▶

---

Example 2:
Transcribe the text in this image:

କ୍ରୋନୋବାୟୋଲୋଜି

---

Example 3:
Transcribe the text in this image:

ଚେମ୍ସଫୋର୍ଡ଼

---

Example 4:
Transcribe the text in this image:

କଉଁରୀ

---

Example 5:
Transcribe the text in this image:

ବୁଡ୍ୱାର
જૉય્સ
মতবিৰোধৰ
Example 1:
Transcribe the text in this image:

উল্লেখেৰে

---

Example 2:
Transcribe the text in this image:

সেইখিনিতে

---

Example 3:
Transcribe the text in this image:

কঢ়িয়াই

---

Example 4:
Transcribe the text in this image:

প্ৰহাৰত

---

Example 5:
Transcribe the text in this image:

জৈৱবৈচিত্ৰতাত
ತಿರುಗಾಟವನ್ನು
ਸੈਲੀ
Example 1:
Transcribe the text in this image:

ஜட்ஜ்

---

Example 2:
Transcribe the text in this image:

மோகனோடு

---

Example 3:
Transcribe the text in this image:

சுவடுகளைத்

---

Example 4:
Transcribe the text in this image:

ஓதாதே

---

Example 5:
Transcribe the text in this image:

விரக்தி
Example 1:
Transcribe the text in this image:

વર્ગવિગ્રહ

◀

### Work instructions
In full and without change, transcribe the data above.

### Written response
---

Example 2:
Transcribe the text in this image:

କ୍ରୋନୋବାୟୋଲୋଜି

---

Example 3:
Transcribe the text in this image:

ଚେମ୍ସଫୋର୍ଡ଼

---

Example 4:
Transcribe the text in this image:

କଉଁରୀ

---

Example 5:
Transcribe the text in this image:

ବୁଡ୍ୱାର
જૉય્સ
মতবিৰোধৰ
Example 1:
Transcribe the text in this image:

উল্লেখেৰে

---

Example 2:
Transcribe the text in this image:

সেইখিনিতে

---

Example 3:
Transcribe the text in this image:

কঢ়িয়াই

---

Example 4:
Transcribe the text in this image:

প্ৰহাৰত

---

Example 5:
Transcribe the text in this image:

জৈৱবৈচিত্ৰতাত
ತಿರುಗಾಟವನ್ನು
ਸੈਲੀ
Example 1:
Transcribe the text in this image:

ஜட்ஜ்

---

Example 2:
Transcribe the text in this image:

மோகனோடு

---

Example 3:
Transcribe the text in this image:

சுவடுகளைத்

---

Example 4:
Transcribe the text in this image:

ஓதாதே

---

Example 5:
Transcribe the text in this image:

விரக்தி
Example 1:
Transcribe the text in this image:

વર્ગવિગ્રહ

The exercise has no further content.